**Excerpt**
Playing at the Independent Shakespeare Co. Studio in Atwater Village, March 6-April 13.
The title role in Shakespeare’s enduring tragedy Hamlet is on the bucket list for many actors wishing to challenge their range of emotions while offering their own interpretation of the iconic role. And in his new solo play, Hamlet (Solus), creator and performer David Melville (pictured), co-founder of Independent Shakespeare Co., plays all the roles while intertwining the text with original songs.
I decided to speak with David about his interpretation of the role he has played many times, including why he decided to stress the grief in the story as well as making (the skull of) Yorick an important character, and how the production evolved.
Thank you, David, for speaking with me today. And congratulations on completing your opening weekend. Was it everything you hoped it would be?
Hello! Lovely to be talking to you! It is quite an undertaking so I am very glad to have got the first few shows out of the way. “Any landing you walk away from” as they say - but fortunately it all went very well.
For those not familiar with your theater work, please describe your illustrious history, especially after you arrived here from England.

**Work order 1**
Rewrite the Hamlet (Solus) interview from "Hello! Lovely to" up to and including "here from England.", swapping "shows" for "performances".
**Work order 2**
Extend the Hamlet (Solus) interview by writing what comes next after its final line.

[Stored data]
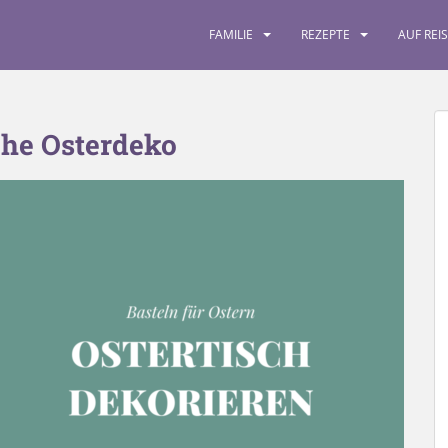
FAMILIE
REZEPTE
AUF REI
he Osterdeko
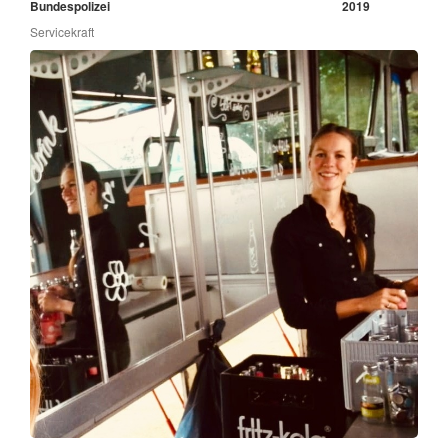
Bundespolizei
2019
Servicekraft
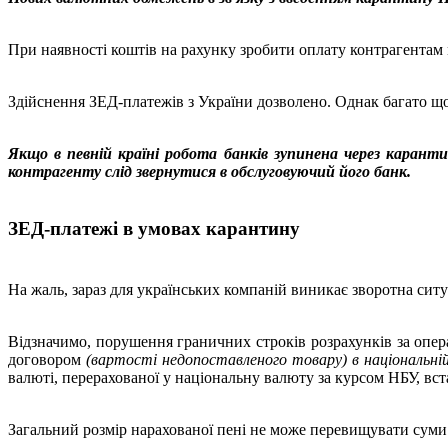
При наявності коштів на рахунку зробити оплату контрагентам 
Здійснення ЗЕД-платежів з України дозволено. Однак багато що 
Якщо в певній країні робота банків зупинена через карант
контрагенту слід звернутися в обслуговуючий його банк.
ЗЕД-платежі в умовах карантину
На жаль, зараз для українських компаній виникає зворотна ситу
Відзначимо, порушення граничних строків розрахунків за опер
договором
(вартості недопоставленого товару) в національній
валюті, перерахованої у національну валюту за курсом НБУ, вс
Загальний розмір нарахованої пені не може перевищувати сум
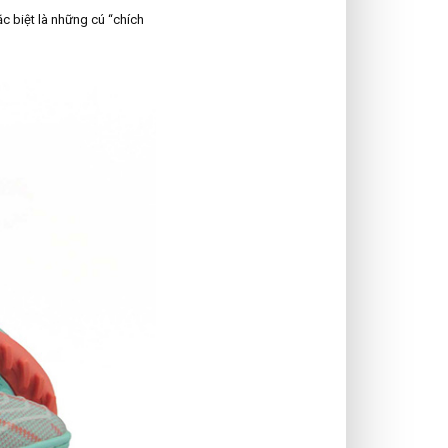
c biệt là những cú “chích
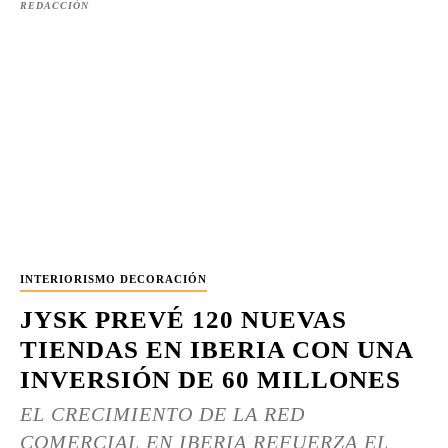
REDACCIÓN
INTERIORISMO DECORACIÓN
JYSK PREVÉ 120 NUEVAS
TIENDAS EN IBERIA CON UNA
INVERSIÓN DE 60 MILLONES
EL CRECIMIENTO DE LA RED
COMERCIAL EN IBERIA REFUERZA EL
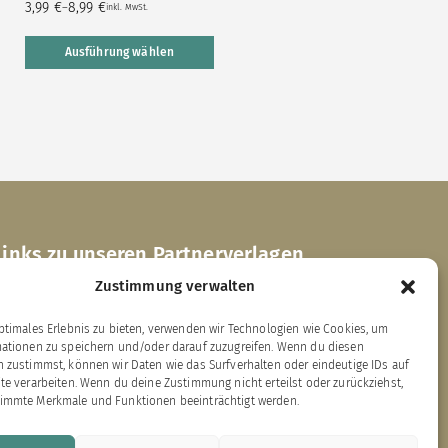
3,99
€
8,99
€
–
inkl. MwSt.
Ausführung wählen
Links zu unseren Partnerverlagen
Zustimmung verwalten
ärenklau Exklusiv
ptimales Erlebnis zu bieten, verwenden wir Technologien wie Cookies, um
dition Bärenklau
mationen zu speichern und/oder darauf zuzugreifen. Wenn du diesen
EBAN-Verlag
 zustimmst, können wir Daten wie das Surfverhalten oder eindeutige IDs auf
ookie-Richtlinie (EU)
te verarbeiten. Wenn du deine Zustimmung nicht erteilst oder zurückziehst,
immte Merkmale und Funktionen beeinträchtigt werden.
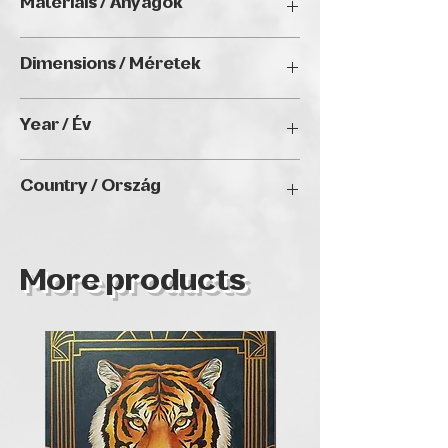
Materials / Anyagok
Budapest
Acrylic on canvas / Akril vásznon
Dimensions / Méretek
80 x 80 cm
Year / Év
2023
Country / Ország
Hungary
More products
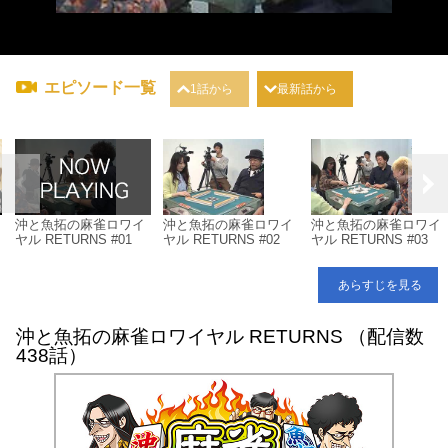
エピソード一覧
1話から
最新話から
沖と魚拓の麻雀ロワイ
沖と魚拓の麻雀ロワイ
沖と魚拓の麻雀ロワイ
4
ヤル RETURNS #01
ヤル RETURNS #02
ヤル RETURNS #03
あらすじを見る
沖と魚拓の麻雀ロワイヤル RETURNS （配信数
438話）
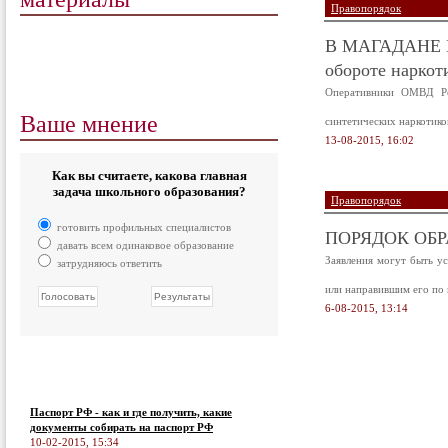
Правопорядок
В МАГАДАНЕ П
обороте наркот
Оперативники ОМВД Ро
Ваше мнение
синтетических наркотико
13-08-2015, 16:02
Как вы считаете, какова главная
задача школьного образования?
Правопорядок
готовить профильных специалистов
ПОРЯДОК ОБ
давать всем одинаковое образование
Заявления могут быть у
затрудняюсь ответить
или направившим его по 
6-08-2015, 13:14
Паспорт РФ - как и где получить, какие
документы собирать на паспорт РФ
10-02-2015, 15:34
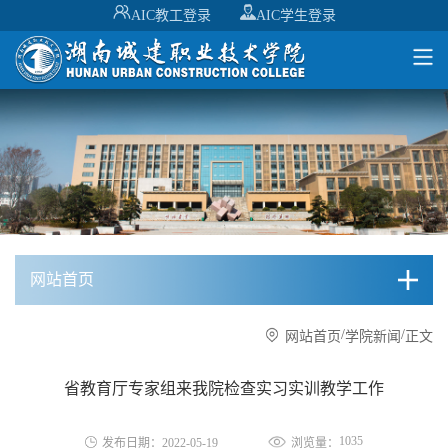
AIC教工登录
AIC学生登录
网站首页
/
/
网站首页
学院新闻
正文
省教育厅专家组来我院检查实习实训教学工作
1035
发布日期：2022-05-19
浏览量：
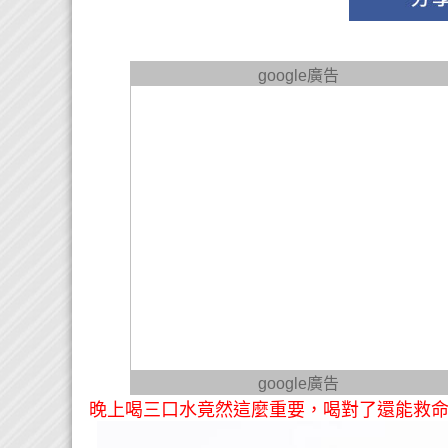
google廣告
google廣告
晚上喝三口水竟然這麼重要，喝對了還能救命！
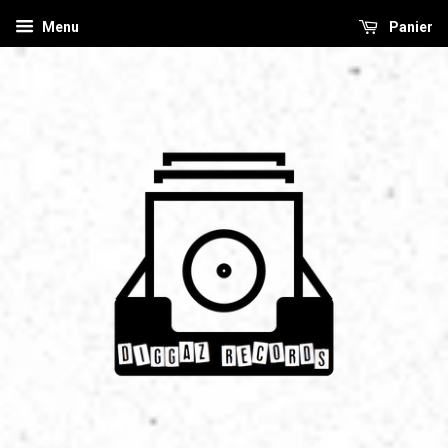
Menu
Panier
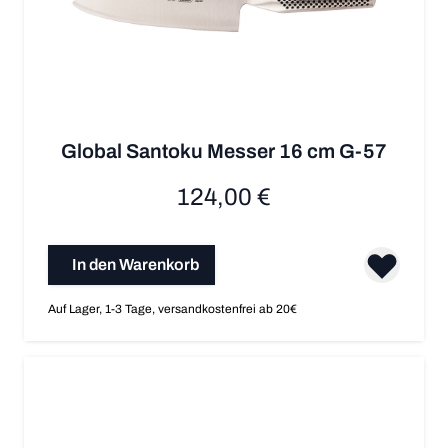
Global Santoku Messer 16 cm G-57
124,00 €
In den Warenkorb
Auf Lager, 1-3 Tage, versandkostenfrei ab 20€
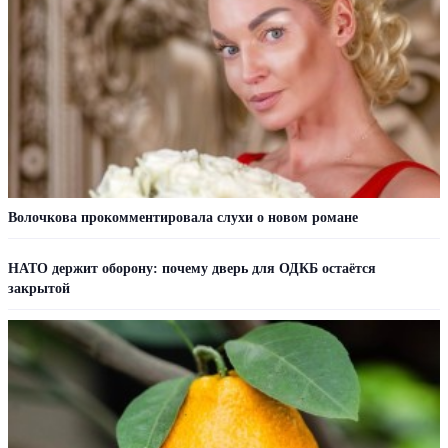
Волочкова прокомментировала слухи о новом романе
НАТО держит оборону: почему дверь для ОДКБ остаётся
закрытой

**Exercise output 1**
Hello! Lovely to be talking to you! It is quite an undertaking so I am very glad to have got the first few performances out of the way. “Any landing you walk away from” as they say - but fortunately it all went very well.
For those not familiar with your theater work, please describe your illustrious history, especially after you arrived here from England.

**Exercise output 2**
I came to the US in 1995 in the Almeida Theatre production of Hamlet (starring Ralph Fiennes) which transferred to Broadway after a run in London. The UK cast was joined by a few American actors, one of whom was Melissa Chalsma, and we married 10 months later. We co-founded Independent Shakespeare Co. in New York in 1999 and made LA our home in 2001. In 2003, we started doing free outdoor performances, and that grew into what is now the Griffith Park Free Shakespeare Festival. Last year, we presented our 100th production, As You Like It, in an innovative in-the-round staging at our outdoor home at the Old Zoo in Griffith Park. We also have a small indoor space in Atwater Village where we develop new work, often but not exclusively centered around Shakespeare. Hamlet (Solus) was one such project that we worked on last year.
So this the second time you have staged it there?
Yes, we gave a few workshop performances last year and are remounting it for a full run this year.
You seem to have mastered most of Shakespeare’s roles for ISC including Hamlet, Macbeth, Henry V, Richard III, Richard II, Iago, Titus Andronicus, Benedick, Feste, Bottom, Prospero, Oberon, and Julius Caesar, and have directed eight the ISC productions in Griffith Park. What do you see as the major challenges of presenting such intense plays outdoors?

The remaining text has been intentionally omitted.